### 本文 ###

しかも超能力者のごとく行間を読みまくって理解したところで、そこにあるのは新しいところのなにもない陳腐な三文ドラマだ。
そもそも移植前から「エロ以外は微妙」と言われる作品からエロを抜いたのだ。まともなできのはずがない。ついでにキャラも一人減らされている。

システム面をみても、まずSLGとして成立していない。
仕事を選んでステータスを上げていくのだが、全能力をあげる「デリバリー」だけを毎回選べば
なんの問題もなくすべてがMAXに到達する。
別の仕事を選んだことによって出現するイベントはまったく存在しない。
ゲーム性は皆無で、ただ毎回選ぶ手間が面倒くさいだけだ。
おまけにとろいアニメーションをスキップすることもできずに見せられることになり
テンポを阻害しプレイ時間を無駄にのばす純然たるイライラ要素となっている。
ちなみにステータスはエンディング分岐にのみ影響する。
これが足りないとストーリー上で相手とHしてようが妊娠させてようがラブラブだろうが
なんのフォローもなく強制バッドエンドとなり、「この一ヶ月はなんだったんだろう」と妹にぼやいて終わる。
場合によっては一線を越えた妹相手にもそうのたまう主人公の姿は狂気としか呼びようがない。

ギャルゲーの命であるグラフィックも、原画氏の良さを殺したひらめ顔ヒロインなどによって最悪の印象を与える。
シリーズ初代から登場する人気キャラまでひらめ顔にしてシリーズファンに喧嘩を売り、原画氏の評判を下げることに余念がない。
背景も異次元パースの廊下や謎の首吊り着ぐるみなどが連発してじわじわとこちらの精神を蝕み、
気がつけば陸上競技場という名のサバンナをすら受け入れるようになってしまっている。

もともと異様にながいうえにファイル数が増えるほどさらに長くなるセーブ・ロード時間。
既読が未読に、未読が既読に判定される事態が多発するスキップ機能。
頻発するフリーズと処理オチなど、インターフェイスも底辺で
劣化移植の限界に挑戦しているとしか思えない仕上がりである。
いちいちイラッとする主人公の不快な言動も相まり、とにかく苦痛を感じるプレイ感を提供してくれる。
選評者がサブテキストとして残したプレイ手記はその苦痛の詳細を伝え、狂気に陥っていく様を克明に伝えてくれている。

### 記録一覧 ###

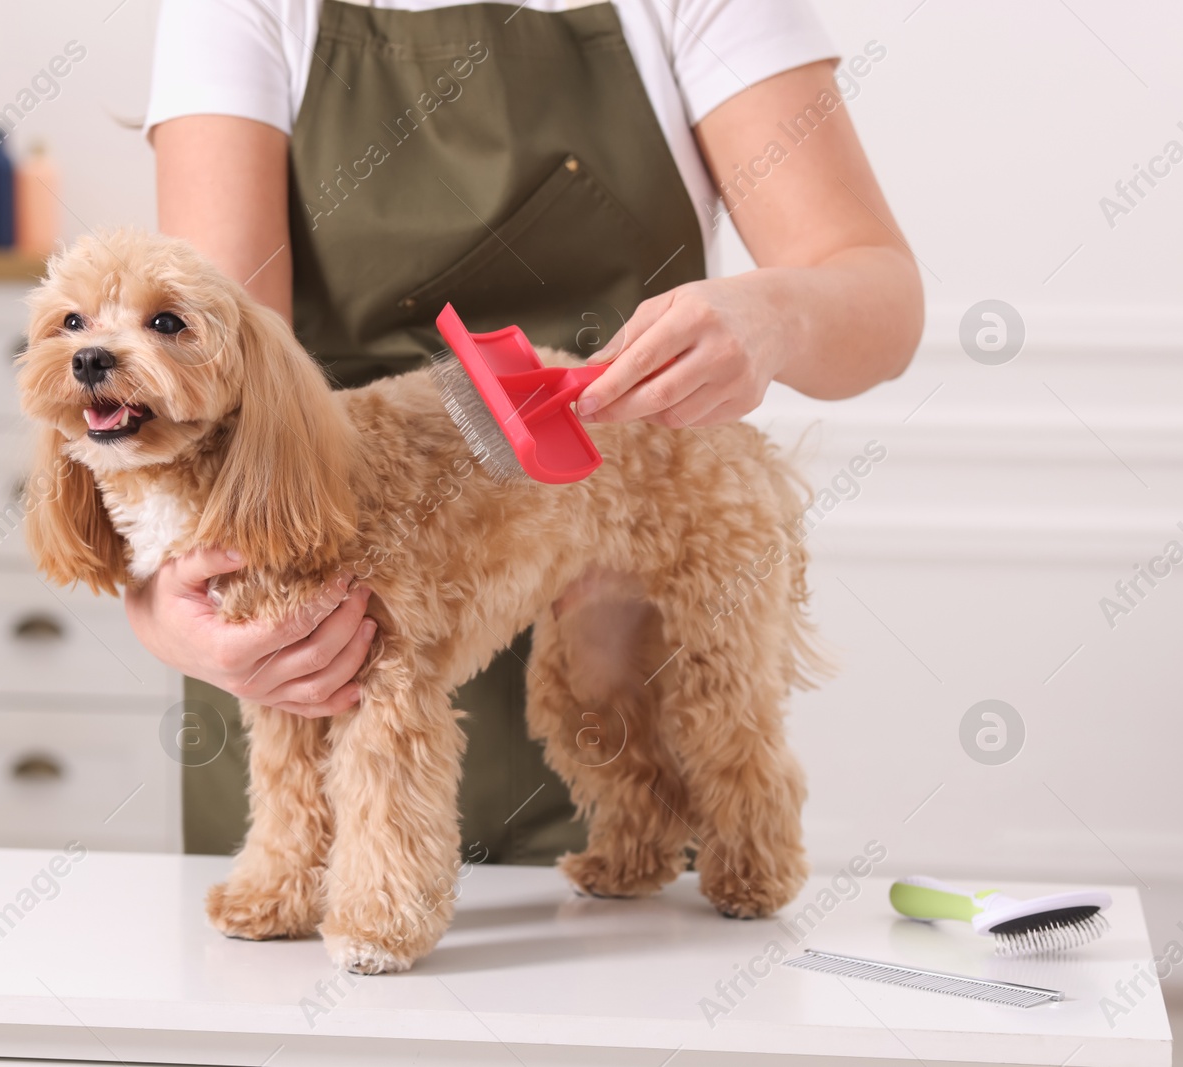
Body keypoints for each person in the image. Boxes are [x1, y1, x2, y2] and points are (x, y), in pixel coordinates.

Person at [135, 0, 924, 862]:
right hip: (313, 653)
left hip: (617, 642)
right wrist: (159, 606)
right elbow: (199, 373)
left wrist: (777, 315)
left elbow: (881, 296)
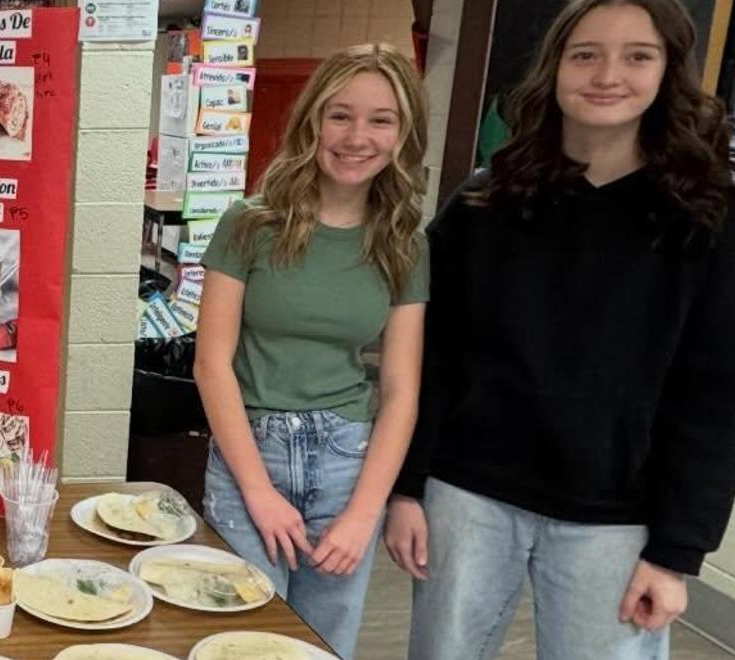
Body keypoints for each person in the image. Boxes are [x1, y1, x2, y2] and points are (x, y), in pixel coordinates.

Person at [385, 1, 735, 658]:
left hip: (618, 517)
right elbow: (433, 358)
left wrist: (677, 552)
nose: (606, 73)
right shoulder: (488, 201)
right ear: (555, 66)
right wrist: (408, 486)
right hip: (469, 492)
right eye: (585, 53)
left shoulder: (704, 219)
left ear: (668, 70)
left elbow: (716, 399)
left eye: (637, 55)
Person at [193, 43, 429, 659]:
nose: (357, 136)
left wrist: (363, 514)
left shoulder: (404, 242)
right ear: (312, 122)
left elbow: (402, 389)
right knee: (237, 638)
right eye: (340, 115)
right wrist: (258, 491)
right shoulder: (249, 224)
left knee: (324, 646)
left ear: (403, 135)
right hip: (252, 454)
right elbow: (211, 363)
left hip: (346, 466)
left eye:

###

指示
本文によれば、ステータスが影響するのは何に限られますか。

解答
エンディング分岐のみです。